String together songs such as "Cortez the Killer," "Pocahontas," "Powderfinger" and others from throughout Young's career, and you get a Howard Zinn-like alternative history of New World conquest, an accounting of what has been lost by indigenous people and the environment to violence and greed. With "Americana," Young funnels that worldview through a series of folk standards, some so familiar that they are now thought of as children's songs. But these songs also tell a deeper story about how America was built, and the album lays it out without sugarcoating.
In folk tradition, Young gives the songs new life by boldly reconfiguring and electrifying them with his longtime band Crazy Horse, their first collaboration since 2003. They strip the songs of easy familiarity and create a narrative of how America was shaped and at what cost. The tragedy of "Clementine" is laid bare with ghostly harmonies, thundering tom-tom drums and craggy guitars. "Tom Dula" loses the buoyancy of the Kingston Trio hit version (then known as "Tom Dooley") as Young burrows into the song's brooding, murder-ballad origins.
"Lord, I'm gonna die," Young sings with the exhausted resignation of a miner digging his own grave in "High Flyin' Bird." This tortured lament is answered by the "Wayfarin' Stranger," who quietly longs for death so that he might be released from "this world of woe." It all gets washed away in "Jesus' Chariot" (also known as "She'll Be Comin' Round the Mountain"). The old spiritual rolls like the Apocalyptic tidal wave described in the lyrics, growing in size and power with each verse. Young's performance with Crazy Horse delivers not just might, but something like terror. "Americana" reveals the hard truth inside songs that have been taken for granted. Not anymore.
GREG KOT, CHICAGO TRIBUNE
POP/ROCK: Cornershop, "Urban Turban" (Ample Play)
Since the '90s, Cornershop has made Brit-popping trip-hop ripe with the flavors of traditional Indian music. It's been a tightly knit family affair with singer/ lyricist Tjinder Singh, brother/ bassist Avtar Singh, and pal Ben Ayres (keyboards, tamboura). Things have changed for the Anglo-Indian ensemble, growing smaller in ranks (Tjinder and Ayres remain) yet opening themselves up, beyond their Punjabi whir, to include elements of folk, soul, and electro, as well as welcoming collaborators into their musky mix.

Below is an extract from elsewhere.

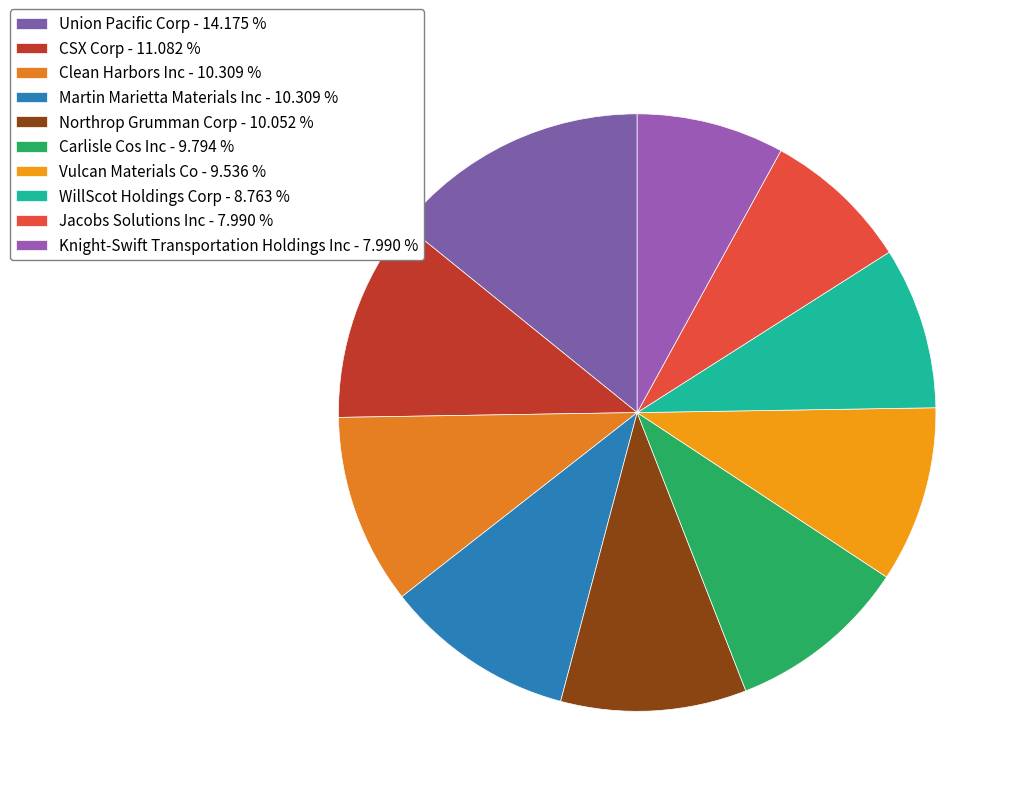

Count the number of slices in the pie.

10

While their 2011 album found them working with singer Bubbley Kaur, their new album expands to include outside vocalists and duet partners. SoKo contributes on the metronomic, Lou Reed-like skronk of "Something Makes You Feel Like" and French chanteuse Izzy Lindqwister is featured on the sturdily sweaty funk of "Who's Gonna Lite It Up?" But it's the sunshiny, school-choir-backed "What Did the Hippie Have in His Bag," starring Singh alone, that makes "Urban Turban" a truly torrid treat.